_Exercise prompt_
The response should repeat word for word every line below from the one with "kunstbane hos" to the one with "家，杭州当地一名患有高危白血病的儿童急需成功匹配", inclusive, and nothing else; leave pictures out.
╭─ Data provided
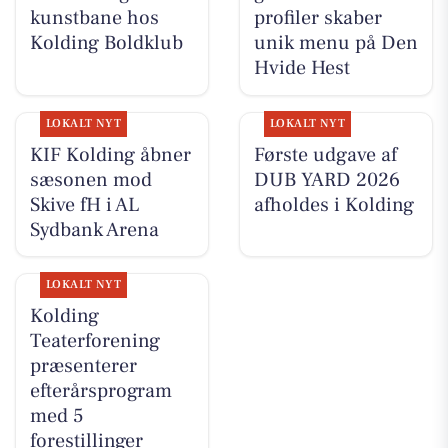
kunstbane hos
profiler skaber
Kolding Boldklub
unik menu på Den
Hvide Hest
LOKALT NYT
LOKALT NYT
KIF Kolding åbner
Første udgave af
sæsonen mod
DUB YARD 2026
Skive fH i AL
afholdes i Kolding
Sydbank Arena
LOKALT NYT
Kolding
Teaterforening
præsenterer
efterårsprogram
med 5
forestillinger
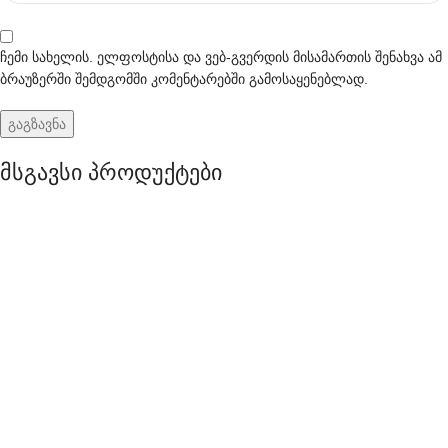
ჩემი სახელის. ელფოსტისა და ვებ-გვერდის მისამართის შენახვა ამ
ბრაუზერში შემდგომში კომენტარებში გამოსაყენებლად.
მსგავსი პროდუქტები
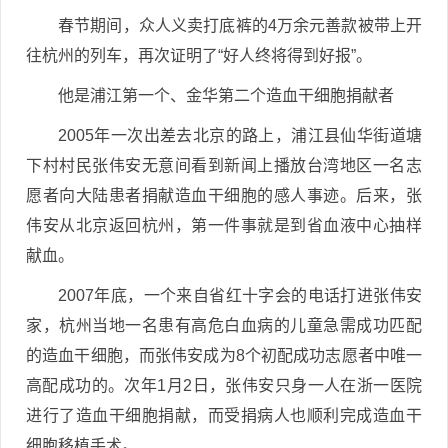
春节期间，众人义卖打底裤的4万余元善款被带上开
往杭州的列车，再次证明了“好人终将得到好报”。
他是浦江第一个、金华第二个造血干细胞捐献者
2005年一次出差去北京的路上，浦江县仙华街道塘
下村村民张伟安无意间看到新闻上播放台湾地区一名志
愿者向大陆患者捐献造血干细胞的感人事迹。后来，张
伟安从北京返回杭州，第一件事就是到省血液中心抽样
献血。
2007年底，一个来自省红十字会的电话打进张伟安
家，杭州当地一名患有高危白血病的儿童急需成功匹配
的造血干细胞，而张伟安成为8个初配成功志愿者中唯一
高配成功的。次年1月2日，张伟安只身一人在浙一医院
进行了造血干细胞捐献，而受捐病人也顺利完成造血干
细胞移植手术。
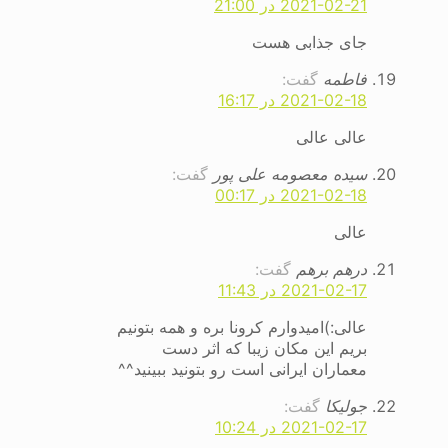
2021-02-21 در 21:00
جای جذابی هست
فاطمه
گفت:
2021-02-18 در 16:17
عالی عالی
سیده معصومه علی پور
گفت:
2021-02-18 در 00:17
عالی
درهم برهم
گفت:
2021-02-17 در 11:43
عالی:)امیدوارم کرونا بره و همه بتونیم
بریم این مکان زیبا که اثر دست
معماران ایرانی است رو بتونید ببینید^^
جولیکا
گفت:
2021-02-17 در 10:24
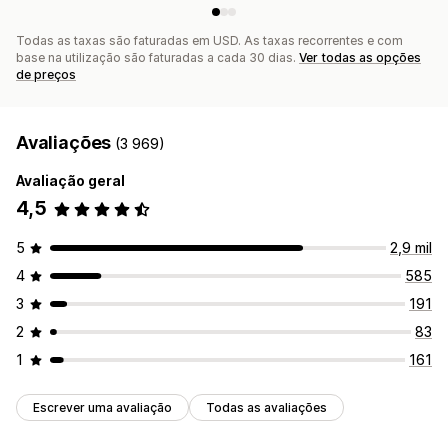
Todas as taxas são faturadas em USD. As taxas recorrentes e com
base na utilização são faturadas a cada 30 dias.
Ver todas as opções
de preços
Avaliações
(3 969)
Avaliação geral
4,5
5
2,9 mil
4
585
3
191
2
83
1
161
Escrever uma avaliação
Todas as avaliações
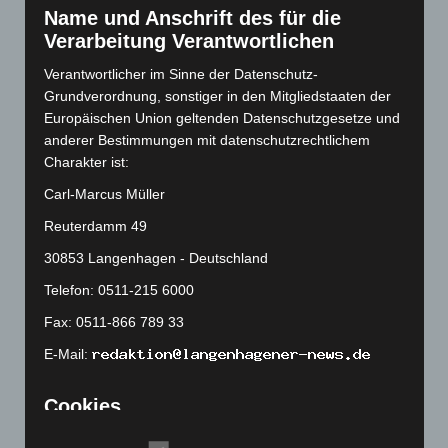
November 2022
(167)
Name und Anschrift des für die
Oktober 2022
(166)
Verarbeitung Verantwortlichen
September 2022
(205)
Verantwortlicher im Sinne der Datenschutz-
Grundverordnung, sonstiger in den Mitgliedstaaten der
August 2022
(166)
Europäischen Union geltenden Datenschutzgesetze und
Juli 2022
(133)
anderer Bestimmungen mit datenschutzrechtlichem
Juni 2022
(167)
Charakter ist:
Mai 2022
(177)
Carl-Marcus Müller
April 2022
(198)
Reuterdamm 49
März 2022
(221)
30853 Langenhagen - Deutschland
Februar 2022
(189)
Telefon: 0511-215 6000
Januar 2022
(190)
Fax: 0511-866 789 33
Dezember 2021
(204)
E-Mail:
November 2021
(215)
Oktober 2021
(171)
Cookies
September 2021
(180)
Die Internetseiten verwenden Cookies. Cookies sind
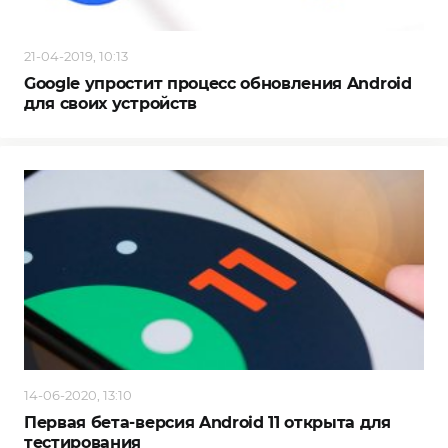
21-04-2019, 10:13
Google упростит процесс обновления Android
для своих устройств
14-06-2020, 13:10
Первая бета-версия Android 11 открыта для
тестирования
╰─
╭─ Data provided
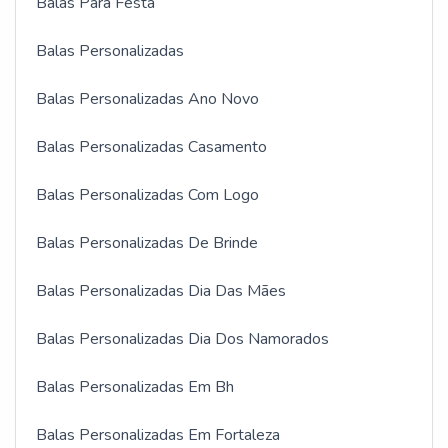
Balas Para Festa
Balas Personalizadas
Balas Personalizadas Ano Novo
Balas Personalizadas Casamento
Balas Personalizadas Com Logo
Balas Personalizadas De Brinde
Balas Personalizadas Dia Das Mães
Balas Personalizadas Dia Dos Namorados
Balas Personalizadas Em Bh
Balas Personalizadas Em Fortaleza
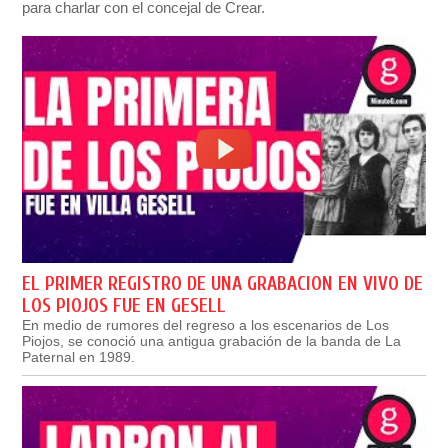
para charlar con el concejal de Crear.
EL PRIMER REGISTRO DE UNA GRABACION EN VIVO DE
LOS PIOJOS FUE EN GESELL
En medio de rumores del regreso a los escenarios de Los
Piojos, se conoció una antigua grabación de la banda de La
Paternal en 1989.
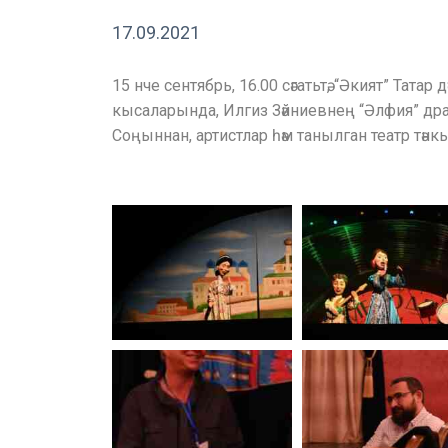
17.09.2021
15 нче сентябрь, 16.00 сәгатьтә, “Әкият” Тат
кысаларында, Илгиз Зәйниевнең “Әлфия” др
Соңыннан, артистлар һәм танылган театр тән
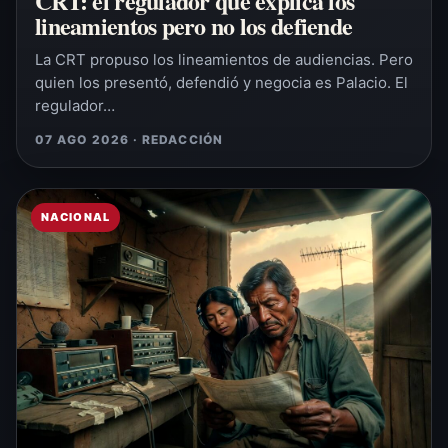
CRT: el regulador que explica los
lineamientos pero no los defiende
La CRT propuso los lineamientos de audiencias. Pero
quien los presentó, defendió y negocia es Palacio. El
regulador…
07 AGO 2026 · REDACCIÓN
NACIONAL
╰─
╭─ Data provided
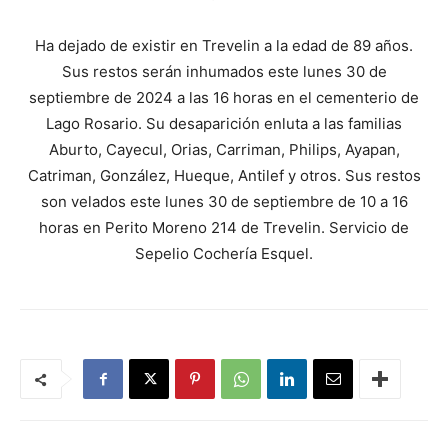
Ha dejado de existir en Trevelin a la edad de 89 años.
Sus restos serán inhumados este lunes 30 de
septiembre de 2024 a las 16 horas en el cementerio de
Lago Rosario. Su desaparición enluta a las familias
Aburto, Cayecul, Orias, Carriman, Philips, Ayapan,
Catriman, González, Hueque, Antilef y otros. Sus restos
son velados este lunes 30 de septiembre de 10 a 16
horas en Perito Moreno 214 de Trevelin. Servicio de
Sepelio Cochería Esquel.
╰─
_Result_
kunstbane hos
profiler skaber
Kolding Boldklub
unik menu på Den
Hvide Hest
LOKALT NYT
LOKALT NYT
KIF Kolding åbner
Første udgave af
sæsonen mod
DUB YARD 2026
Skive fH i AL
afholdes i Kolding
Sydbank Arena
LOKALT NYT
Kolding
Teaterforening
præsenterer
efterårsprogram
med 5
forestillinger
ჩემი სახელის. ელფოსტისა და ვებ-გვერდის მისამართის შენახვა ამ
ბრაუზერში შემდგომში კომენტარებში გამოსაყენებლად.
მსგავსი პროდუქტები
春节期间，众人义卖打底裤的4万余元善款被带上开
往杭州的列车，再次证明了“好人终将得到好报”。
他是浦江第一个、金华第二个造血干细胞捐献者
2005年一次出差去北京的路上，浦江县仙华街道塘
下村村民张伟安无意间看到新闻上播放台湾地区一名志
愿者向大陆患者捐献造血干细胞的感人事迹。后来，张
伟安从北京返回杭州，第一件事就是到省血液中心抽样
献血。
2007年底，一个来自省红十字会的电话打进张伟安
家，杭州当地一名患有高危白血病的儿童急需成功匹配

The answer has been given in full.